Fibre is a physical medium, not a communications technology; just like all wireless standards must propagate through air, all future optical communications standards will propagate through fibre. Just as there will be faster and more efficient wireless standards capable of travelling through the same air, there will be faster and more efficient optical standards capable of travelling through the same fibre; in fact, they already exist, and it is well understood that the NBN's fibre can support 1Gbps or more by changing the equipment at either end.

Indeed, wireless and fibre are both like Canberra, in this strange metaphorical construct: Parliament House will always be there as a physical place, but politicians of all stripes will come and go through its space. Some will understand the things that they're talking about; others will come to learn from their peers and their electorate; and others will blindly promote even the most vacuous party policy even in the withering light of reality.

Fibre is a medium, not a communications technology; just like all current and future wireless standards must propagate through air, all current and future optical communications standards will propagate through fibre.

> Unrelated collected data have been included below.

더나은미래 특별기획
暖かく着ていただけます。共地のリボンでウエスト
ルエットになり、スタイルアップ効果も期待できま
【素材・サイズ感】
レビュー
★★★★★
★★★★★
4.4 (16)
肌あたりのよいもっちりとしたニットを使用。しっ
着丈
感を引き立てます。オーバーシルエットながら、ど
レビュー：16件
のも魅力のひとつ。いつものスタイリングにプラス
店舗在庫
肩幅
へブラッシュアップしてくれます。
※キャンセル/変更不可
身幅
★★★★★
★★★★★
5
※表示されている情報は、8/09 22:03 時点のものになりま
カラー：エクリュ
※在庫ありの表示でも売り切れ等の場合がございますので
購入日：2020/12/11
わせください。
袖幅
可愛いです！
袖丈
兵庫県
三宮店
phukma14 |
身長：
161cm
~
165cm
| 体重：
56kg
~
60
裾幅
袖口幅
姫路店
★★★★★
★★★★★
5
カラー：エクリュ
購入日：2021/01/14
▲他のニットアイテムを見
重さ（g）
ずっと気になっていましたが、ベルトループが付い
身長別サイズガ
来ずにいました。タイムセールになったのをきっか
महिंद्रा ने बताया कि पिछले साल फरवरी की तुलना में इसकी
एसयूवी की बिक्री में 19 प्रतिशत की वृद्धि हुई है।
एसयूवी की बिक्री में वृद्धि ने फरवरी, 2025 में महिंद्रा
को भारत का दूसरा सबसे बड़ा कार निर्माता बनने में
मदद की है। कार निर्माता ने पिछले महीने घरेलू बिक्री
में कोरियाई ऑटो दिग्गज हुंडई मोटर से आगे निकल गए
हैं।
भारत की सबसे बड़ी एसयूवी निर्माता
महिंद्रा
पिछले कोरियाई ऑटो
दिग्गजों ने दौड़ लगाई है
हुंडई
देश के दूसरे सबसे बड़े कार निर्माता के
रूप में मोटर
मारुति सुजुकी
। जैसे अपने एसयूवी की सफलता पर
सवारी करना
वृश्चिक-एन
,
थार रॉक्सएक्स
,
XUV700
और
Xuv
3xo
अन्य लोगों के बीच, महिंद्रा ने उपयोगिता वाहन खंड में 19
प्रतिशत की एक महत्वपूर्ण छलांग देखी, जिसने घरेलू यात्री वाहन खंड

Sadly, Coonan appears to fall into the last group. Although it's hardly surprising to see a politician clinging to the convictions of her party long after they have been debunked, it is disappointing to be five years down the road and see her still arguing for the merits of a half-baked plan that was contrived for political expediency and quick wins in the face of a looming election rout.

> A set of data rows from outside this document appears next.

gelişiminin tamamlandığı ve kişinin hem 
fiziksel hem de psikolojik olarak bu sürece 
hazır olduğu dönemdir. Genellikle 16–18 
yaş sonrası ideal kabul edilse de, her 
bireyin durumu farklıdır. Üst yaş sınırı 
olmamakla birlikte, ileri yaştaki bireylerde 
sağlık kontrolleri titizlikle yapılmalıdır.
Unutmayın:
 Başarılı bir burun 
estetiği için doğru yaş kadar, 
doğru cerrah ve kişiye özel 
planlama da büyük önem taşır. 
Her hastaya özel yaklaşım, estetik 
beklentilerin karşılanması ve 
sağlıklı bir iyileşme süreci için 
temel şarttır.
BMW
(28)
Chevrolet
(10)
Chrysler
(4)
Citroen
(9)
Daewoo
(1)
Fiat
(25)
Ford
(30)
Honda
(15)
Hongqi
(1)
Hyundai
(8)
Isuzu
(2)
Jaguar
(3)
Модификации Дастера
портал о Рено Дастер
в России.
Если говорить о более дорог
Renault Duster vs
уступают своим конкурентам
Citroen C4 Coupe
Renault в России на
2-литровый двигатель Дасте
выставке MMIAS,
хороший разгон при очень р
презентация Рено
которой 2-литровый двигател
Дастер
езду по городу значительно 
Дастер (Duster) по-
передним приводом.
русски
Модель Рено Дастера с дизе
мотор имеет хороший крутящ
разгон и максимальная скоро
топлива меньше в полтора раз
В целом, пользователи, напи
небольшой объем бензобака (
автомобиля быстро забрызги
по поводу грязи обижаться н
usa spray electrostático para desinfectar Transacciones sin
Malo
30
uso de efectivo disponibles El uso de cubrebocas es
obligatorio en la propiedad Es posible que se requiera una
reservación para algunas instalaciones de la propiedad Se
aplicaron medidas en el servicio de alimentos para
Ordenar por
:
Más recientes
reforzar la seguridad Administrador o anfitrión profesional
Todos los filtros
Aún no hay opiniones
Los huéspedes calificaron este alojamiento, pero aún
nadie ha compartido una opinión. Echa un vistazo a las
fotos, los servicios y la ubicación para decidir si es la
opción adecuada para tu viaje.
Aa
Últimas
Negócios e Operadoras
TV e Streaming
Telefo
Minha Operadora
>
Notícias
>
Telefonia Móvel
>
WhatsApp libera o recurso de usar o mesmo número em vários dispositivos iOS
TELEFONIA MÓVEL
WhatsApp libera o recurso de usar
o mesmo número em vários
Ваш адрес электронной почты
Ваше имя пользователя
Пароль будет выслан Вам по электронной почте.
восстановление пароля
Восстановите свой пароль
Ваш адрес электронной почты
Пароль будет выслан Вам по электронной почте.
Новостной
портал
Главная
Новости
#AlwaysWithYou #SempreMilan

Not even Turnbull is still expounding the merits of a predominantly wireless solution like the one his party took to the 2010 election. He has, to his credit, progressively modulated his policy to the point where he has accepted that fibre will play a role in our future communications infrastructure. With the insistent but poorly informed ghosts of ministers past finally leaving Canberra behind, perhaps we can all stop saying what should have been, and focus on what will, instead, be.

Do you miss OPEL, too? Is Coonan revealing her technical expertise, or simply revealing just why the Howard Government failed to deliver equitable access to broadband over 11 years in office?